SUPPLIED RECORDS =>
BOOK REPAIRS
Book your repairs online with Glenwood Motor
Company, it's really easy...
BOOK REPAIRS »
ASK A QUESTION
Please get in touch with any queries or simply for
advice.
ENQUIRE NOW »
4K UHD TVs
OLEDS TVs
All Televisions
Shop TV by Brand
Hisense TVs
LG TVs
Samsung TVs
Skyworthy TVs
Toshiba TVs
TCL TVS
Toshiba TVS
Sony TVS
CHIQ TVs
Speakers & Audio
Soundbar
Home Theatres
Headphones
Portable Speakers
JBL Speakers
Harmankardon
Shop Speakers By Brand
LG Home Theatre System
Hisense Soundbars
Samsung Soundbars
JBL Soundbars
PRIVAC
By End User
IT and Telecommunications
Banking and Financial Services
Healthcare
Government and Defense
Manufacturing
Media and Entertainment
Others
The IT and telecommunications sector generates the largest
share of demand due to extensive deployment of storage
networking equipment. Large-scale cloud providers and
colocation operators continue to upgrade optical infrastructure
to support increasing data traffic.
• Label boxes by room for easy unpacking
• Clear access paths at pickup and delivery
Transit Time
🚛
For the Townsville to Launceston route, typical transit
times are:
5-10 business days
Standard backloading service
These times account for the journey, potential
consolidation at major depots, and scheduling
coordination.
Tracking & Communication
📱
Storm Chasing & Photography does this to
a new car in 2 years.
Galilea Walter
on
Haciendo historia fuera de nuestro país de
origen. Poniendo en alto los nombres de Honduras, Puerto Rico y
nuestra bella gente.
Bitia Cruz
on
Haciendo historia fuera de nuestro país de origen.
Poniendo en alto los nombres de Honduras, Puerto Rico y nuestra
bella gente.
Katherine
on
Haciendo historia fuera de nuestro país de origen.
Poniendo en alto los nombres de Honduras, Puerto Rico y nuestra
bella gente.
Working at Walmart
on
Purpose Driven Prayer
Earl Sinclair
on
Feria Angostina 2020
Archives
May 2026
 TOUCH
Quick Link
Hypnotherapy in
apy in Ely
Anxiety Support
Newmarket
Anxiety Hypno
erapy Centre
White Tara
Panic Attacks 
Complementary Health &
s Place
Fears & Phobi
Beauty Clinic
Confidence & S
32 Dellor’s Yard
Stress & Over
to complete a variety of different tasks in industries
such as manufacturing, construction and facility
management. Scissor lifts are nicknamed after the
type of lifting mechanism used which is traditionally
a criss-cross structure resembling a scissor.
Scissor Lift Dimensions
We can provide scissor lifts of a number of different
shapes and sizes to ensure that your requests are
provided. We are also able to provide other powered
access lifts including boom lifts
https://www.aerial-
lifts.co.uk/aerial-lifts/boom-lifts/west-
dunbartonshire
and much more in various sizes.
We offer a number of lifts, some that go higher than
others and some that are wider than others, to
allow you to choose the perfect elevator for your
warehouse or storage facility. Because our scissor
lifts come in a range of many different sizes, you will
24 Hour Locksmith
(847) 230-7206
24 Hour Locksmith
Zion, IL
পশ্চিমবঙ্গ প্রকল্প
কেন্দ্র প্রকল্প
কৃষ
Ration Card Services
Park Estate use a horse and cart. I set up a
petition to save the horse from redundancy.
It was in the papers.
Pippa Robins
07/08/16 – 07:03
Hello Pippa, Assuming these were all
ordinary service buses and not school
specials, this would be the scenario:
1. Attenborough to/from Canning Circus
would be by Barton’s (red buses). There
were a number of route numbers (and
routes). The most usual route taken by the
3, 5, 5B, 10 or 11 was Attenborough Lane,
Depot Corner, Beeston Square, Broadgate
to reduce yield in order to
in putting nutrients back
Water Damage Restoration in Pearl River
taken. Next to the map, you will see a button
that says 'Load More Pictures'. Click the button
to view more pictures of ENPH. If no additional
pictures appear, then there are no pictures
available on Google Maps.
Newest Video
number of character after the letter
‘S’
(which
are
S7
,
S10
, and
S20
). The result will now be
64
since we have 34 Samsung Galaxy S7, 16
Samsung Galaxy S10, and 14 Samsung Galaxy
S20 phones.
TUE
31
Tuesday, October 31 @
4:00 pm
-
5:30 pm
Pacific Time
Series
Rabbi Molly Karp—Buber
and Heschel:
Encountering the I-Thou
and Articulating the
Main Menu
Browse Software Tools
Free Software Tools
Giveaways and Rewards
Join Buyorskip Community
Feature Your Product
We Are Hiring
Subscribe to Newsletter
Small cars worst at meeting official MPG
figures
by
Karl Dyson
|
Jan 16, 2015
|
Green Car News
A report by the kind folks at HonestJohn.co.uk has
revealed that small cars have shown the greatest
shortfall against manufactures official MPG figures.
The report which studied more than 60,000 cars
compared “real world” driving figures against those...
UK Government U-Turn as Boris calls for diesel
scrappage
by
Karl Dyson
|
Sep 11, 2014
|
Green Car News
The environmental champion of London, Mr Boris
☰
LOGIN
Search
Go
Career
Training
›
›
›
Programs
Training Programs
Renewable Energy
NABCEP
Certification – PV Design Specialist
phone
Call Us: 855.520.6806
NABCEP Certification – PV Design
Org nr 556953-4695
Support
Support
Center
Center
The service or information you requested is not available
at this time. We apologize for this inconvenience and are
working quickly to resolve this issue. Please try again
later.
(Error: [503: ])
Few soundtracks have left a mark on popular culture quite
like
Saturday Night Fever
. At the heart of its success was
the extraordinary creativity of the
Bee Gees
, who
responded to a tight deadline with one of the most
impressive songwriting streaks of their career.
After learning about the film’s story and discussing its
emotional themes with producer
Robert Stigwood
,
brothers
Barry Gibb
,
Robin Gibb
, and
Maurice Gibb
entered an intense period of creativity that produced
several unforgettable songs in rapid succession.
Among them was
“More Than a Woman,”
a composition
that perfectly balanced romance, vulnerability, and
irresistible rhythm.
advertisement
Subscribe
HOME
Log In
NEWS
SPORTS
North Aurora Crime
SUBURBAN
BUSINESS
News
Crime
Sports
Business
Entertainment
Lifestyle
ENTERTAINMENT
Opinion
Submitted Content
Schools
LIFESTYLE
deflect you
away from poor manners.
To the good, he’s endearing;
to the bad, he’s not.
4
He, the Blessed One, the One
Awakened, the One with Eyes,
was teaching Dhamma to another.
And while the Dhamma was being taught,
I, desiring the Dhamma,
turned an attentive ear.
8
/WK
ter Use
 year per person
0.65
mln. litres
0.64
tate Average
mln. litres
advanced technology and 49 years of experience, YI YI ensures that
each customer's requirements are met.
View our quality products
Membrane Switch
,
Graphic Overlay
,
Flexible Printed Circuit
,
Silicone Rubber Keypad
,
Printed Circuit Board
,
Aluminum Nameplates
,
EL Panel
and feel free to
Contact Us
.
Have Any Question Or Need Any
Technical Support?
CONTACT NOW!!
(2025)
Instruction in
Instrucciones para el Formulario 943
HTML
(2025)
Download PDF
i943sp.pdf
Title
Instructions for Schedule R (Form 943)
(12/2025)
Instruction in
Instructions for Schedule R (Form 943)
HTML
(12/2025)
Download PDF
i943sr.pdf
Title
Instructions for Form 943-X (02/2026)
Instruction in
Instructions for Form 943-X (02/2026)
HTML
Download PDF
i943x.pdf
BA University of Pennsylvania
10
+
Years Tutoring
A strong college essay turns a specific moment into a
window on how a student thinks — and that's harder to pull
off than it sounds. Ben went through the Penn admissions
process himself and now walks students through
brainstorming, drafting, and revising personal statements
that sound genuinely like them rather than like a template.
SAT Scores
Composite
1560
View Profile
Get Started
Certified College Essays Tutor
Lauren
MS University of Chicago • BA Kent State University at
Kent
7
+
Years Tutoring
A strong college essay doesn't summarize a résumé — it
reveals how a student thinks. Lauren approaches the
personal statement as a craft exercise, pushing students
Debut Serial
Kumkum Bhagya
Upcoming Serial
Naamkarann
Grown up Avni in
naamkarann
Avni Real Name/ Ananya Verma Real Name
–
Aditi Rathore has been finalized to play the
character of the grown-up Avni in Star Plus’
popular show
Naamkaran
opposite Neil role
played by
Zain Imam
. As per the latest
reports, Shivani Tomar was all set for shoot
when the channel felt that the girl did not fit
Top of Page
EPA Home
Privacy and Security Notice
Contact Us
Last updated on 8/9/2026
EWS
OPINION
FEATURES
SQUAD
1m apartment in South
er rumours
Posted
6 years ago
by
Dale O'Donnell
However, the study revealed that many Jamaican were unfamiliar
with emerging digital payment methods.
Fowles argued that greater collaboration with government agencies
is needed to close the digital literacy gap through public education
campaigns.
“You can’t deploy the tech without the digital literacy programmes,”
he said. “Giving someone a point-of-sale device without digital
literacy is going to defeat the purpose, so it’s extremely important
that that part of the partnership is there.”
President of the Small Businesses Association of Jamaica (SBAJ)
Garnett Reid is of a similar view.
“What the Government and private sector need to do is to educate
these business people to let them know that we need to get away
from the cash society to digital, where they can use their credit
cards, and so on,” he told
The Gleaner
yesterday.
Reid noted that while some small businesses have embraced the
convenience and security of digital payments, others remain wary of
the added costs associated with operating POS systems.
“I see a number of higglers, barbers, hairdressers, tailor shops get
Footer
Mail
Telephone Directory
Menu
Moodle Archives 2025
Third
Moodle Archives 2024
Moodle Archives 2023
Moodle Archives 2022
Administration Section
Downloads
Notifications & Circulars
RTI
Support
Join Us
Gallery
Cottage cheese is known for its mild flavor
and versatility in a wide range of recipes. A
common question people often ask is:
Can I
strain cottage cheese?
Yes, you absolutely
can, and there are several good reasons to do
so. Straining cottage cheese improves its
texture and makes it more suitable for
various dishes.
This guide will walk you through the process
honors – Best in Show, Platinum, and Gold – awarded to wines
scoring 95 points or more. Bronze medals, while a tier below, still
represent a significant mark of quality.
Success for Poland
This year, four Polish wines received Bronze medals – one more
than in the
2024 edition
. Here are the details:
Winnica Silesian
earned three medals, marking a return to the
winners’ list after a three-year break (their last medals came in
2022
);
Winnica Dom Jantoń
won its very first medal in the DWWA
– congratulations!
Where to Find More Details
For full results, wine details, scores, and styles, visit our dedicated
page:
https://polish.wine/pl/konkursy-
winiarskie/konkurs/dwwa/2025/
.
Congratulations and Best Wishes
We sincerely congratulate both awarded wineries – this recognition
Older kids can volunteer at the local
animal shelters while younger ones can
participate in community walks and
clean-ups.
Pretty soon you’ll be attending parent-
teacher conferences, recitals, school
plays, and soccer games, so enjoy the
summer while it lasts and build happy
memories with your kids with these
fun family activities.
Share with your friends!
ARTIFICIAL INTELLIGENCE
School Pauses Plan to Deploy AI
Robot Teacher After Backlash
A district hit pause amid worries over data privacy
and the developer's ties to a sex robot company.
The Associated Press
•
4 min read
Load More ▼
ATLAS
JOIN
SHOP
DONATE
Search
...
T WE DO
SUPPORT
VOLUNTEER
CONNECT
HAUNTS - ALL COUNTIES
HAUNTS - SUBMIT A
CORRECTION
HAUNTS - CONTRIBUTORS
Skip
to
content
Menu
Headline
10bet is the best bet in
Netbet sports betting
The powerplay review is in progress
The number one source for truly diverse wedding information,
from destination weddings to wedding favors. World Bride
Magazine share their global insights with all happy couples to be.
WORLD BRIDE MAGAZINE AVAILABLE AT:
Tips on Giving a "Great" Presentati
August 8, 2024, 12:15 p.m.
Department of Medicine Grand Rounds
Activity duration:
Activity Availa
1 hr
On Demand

TASK OBJECTIVE =>
Everything in the material above from the line that has "Upcoming Serial" through the line that has "represent a significant mark of quality." must be duplicated exactly, with no other lines given.

TASK SOLUTION =>
Upcoming Serial
Naamkarann
Grown up Avni in
naamkarann
Avni Real Name/ Ananya Verma Real Name
–
Aditi Rathore has been finalized to play the
character of the grown-up Avni in Star Plus’
popular show
Naamkaran
opposite Neil role
played by
Zain Imam
. As per the latest
reports, Shivani Tomar was all set for shoot
when the channel felt that the girl did not fit
Top of Page
EPA Home
Privacy and Security Notice
Contact Us
Last updated on 8/9/2026
EWS
OPINION
FEATURES
SQUAD
1m apartment in South
er rumours
Posted
6 years ago
by
Dale O'Donnell
However, the study revealed that many Jamaican were unfamiliar
with emerging digital payment methods.
Fowles argued that greater collaboration with government agencies
is needed to close the digital literacy gap through public education
campaigns.
“You can’t deploy the tech without the digital literacy programmes,”
he said. “Giving someone a point-of-sale device without digital
literacy is going to defeat the purpose, so it’s extremely important
that that part of the partnership is there.”
President of the Small Businesses Association of Jamaica (SBAJ)
Garnett Reid is of a similar view.
“What the Government and private sector need to do is to educate
these business people to let them know that we need to get away
from the cash society to digital, where they can use their credit
cards, and so on,” he told
The Gleaner
yesterday.
Reid noted that while some small businesses have embraced the
convenience and security of digital payments, others remain wary of
the added costs associated with operating POS systems.
“I see a number of higglers, barbers, hairdressers, tailor shops get
Footer
Mail
Telephone Directory
Menu
Moodle Archives 2025
Third
Moodle Archives 2024
Moodle Archives 2023
Moodle Archives 2022
Administration Section
Downloads
Notifications & Circulars
RTI
Support
Join Us
Gallery
Cottage cheese is known for its mild flavor
and versatility in a wide range of recipes. A
common question people often ask is:
Can I
strain cottage cheese?
Yes, you absolutely
can, and there are several good reasons to do
so. Straining cottage cheese improves its
texture and makes it more suitable for
various dishes.
This guide will walk you through the process
honors – Best in Show, Platinum, and Gold – awarded to wines
scoring 95 points or more. Bronze medals, while a tier below, still
represent a significant mark of quality.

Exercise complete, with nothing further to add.